The times fly, and the world changes at a pace that no one can keep up with. I look at all the things that I have thought all the things that I have felt, and I ask myself why I had thought or felt them at one point in my life. So here I go again, writing about life, writing about what I think, writing about the things that I feel. Nothing will help control this process in which my mind flows, the amount of thought that passes by my mind at every second. My mind is bombarded by thoughts, by memories of bad, memories of the good things that life has brought me. Everything anyone does is observed closely by me, I think about all the things no one would want to, I think about things that I don’t want to think about. Flashes of the future, flashes of the past, all come together to create the present on which I’m living in now. I look at my life now, I found love, I found happiness, I found my family once again, no more fights, no more treacherous nights of the bad memories. I can only see progress, I can only view the future to be good, I only see what I want to see, other then that I would not be happy. So as I’m playing this wonderful game of life, I try to think about each move I do, each step I take, and try not to make a mistake. One day I will realize how much experience I have gained, how much life has taught me about myself, and how life is so short. I sit here, waiting for time to pass, for the future to come, waiting for it to teach me, teach me the things I need to live. So the question I have now is, what do I want to know about the future? And my answer would be, nothing, absolutely nothing.
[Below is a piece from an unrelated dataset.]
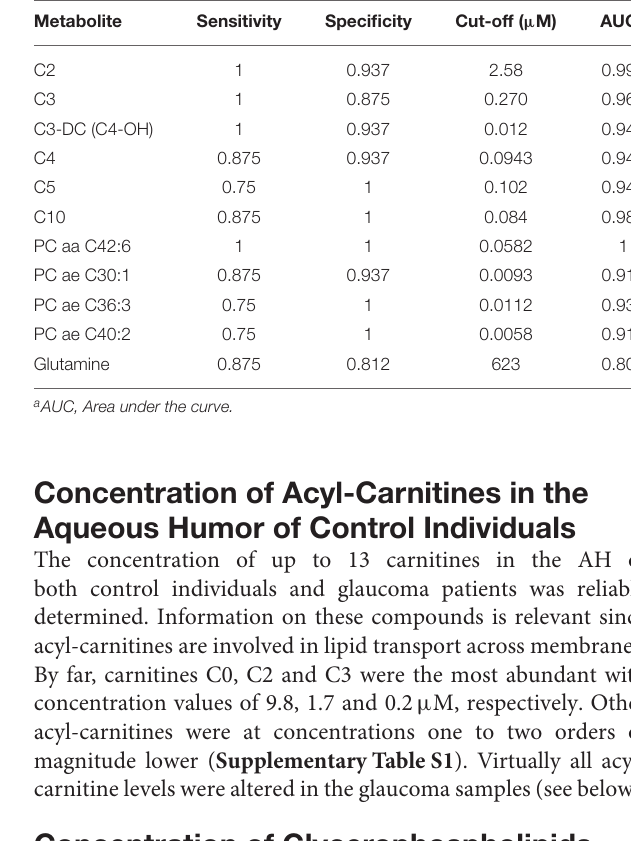
( Supplementary Table S1 ). Regarding glycerophospholipids, their levels ranged between 0.14 µ M (C34:1 phosphatidylcholine) and 0.0025 µ M (C40:2 phosphatidylcholine). Surprisingly, except for glycerophospholipid C36:6 and sphingomyelin SM C22:3, the levels of all detectable glycerophospholipids and sphingomyelins were significantly altered in glaucoma samples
Suprises intrigue me; I want life to happen unexpectedly. And here life goes again, teaching me something about myself that I haven’t known. Without even thinking it, without even expecting it, life has taught me something, something useful for not only me, but for someone else.
When I die I plan to know what life has taught me all along. I plan to figure out the final move of the game, the final puzzle that will make my life end. Here I go again though, talking about thoughts, and ending with dreams, the process, like I’ve said, will never end. My mind will boil with questions, struggle with thoughts, and tease my answers until I have finally reached the end of the game. What will the prize be? What will the prize be for figuring out the puzzle of life? Who knows, I certainly don’t, and I do not plan to find out anytime soon. All I can do is wait, just take my time, each step, each thought, taken slowly, taken patiently, until the day that I end the game, and finish my turn.